Go take some math classes and electrical classes at a community college. Volunteer for a Habitat for Humanity project to get some hands on.

Here is something you can learn before you get into the union. Don't call non union electricians rats.


----------



## backstay (Feb 3, 2011)

newbi said:


> Go take some math classes and electrical classes at a community college. Volunteer for a Habitat for Humanity project to get some hands on.
> 
> Here is something you can learn before you get into the union. Don't call non union electricians rats.


Yeah, there'll be plenty of time to do that after you're in.


----------



## newbi (Dec 17, 2011)

If the goal of the IBEW is to organize all electrical workers, then calling the other guys rats sure helps.


----------



## backstay (Feb 3, 2011)

newbi said:


> If the goal of the IBEW is to organize all electrical workers, then calling the other guys rats sure helps.


The goal of the IBEW (leadership)is to choke off competition, and have all electricians paying them dues.


----------



## newbi (Dec 17, 2011)

backstay said:


> The goal of the IBEW (leadership)is to choke off competition, and have all electricians paying them dues.


If you can earn a fair wage and good benefits, there is no need for unions.

Competition is good. It requires the best to keep getting better.


----------



## eejack (Jul 14, 2012)

newbi said:


> Go take some math classes and electrical classes at a community college. Volunteer for a Habitat for Humanity project to get some hands on.
> 
> Here is something you can learn before you get into the union. Don't call non union electricians rats.





newbi said:


> If the goal of the IBEW is to organize all electrical workers, then calling the other guys rats sure helps.


I think you forgot to log out and log back in with your other account. :laughing:


----------



## newbi (Dec 17, 2011)

Check messages eejack.


----------



## brian john (Mar 11, 2007)

If indeed you called open shop workers rats your are a major jerk.

So as your superior butt sits and waits what to do?

Go learn a trade, maybe some open shop will help feed your punk ass as you wait for a chance with the local. 

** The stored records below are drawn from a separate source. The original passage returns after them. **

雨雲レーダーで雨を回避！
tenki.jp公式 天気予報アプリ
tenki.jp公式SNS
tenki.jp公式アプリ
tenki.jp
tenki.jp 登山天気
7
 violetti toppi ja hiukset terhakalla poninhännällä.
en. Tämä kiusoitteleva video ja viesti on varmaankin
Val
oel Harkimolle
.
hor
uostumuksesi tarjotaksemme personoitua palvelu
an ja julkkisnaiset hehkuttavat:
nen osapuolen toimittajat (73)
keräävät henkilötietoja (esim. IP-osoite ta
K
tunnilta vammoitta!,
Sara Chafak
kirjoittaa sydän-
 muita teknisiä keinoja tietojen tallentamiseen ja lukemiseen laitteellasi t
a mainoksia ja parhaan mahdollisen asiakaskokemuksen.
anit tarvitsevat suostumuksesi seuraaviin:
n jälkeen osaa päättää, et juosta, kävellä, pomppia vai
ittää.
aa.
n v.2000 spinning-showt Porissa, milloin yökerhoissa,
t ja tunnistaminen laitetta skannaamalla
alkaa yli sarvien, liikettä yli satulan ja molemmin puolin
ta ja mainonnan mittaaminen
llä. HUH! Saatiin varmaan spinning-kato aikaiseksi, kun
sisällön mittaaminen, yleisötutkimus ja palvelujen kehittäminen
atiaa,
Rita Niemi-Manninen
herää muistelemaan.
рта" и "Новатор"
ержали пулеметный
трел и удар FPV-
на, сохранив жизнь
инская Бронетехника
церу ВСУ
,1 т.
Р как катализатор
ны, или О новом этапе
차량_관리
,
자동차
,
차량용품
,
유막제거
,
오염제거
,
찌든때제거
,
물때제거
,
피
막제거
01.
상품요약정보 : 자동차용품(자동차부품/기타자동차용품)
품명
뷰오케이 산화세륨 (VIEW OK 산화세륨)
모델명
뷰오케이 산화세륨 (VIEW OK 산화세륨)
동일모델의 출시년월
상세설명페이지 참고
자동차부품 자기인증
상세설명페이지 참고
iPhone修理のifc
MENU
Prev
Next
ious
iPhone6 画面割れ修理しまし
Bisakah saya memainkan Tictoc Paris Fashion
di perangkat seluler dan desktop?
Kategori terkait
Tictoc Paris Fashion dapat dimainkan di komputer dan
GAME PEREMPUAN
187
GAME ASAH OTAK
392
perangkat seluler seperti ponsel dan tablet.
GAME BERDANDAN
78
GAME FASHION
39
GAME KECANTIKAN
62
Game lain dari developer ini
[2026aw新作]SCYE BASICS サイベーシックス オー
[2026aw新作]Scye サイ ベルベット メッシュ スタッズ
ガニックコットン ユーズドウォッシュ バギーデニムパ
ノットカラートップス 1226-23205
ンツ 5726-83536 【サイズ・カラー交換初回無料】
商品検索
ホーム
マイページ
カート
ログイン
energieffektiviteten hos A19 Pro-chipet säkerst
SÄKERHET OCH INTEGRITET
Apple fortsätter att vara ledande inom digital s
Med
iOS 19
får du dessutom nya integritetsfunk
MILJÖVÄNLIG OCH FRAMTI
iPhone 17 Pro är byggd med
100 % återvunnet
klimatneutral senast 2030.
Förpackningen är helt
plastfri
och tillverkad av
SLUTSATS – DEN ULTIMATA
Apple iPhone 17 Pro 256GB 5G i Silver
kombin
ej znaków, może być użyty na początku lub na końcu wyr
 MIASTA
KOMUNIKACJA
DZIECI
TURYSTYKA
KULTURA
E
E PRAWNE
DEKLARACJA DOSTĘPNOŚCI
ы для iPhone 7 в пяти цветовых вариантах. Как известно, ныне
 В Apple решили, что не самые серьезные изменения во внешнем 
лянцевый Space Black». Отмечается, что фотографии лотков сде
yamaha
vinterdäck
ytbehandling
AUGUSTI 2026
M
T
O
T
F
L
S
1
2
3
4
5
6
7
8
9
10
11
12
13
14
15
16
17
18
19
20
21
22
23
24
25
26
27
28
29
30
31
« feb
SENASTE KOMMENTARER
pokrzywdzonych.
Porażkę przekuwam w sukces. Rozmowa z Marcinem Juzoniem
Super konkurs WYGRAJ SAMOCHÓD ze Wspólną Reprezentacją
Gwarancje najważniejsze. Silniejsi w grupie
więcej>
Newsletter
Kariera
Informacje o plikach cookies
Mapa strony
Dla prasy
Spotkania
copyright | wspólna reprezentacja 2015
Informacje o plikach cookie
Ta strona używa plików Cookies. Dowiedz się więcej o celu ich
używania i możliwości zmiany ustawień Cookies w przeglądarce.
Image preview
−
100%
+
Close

I operate a union shop and if you were an apprentice with my firm and threw that term around more than once, you'd be pinked slipped, with a not to be rehired.


----------



## ponyboy (Nov 18, 2012)

Nothing funnier than some useless know-nothing hoping for a phone call dipshít calling open shop guys rats.


----------



## ibuzzard (Dec 28, 2008)

Are you currently employed? If you can, you should try to find employment in the trade while you wait to re-test/re-interview. Any scores much below 90, you will likely not be called, so take all the classes you can, and try to get a non-union job for the experience while you keep trying.


----------



## chadw (Jan 10, 2012)

go work non-union. they love to think they are stealing away workers from the other side.


----------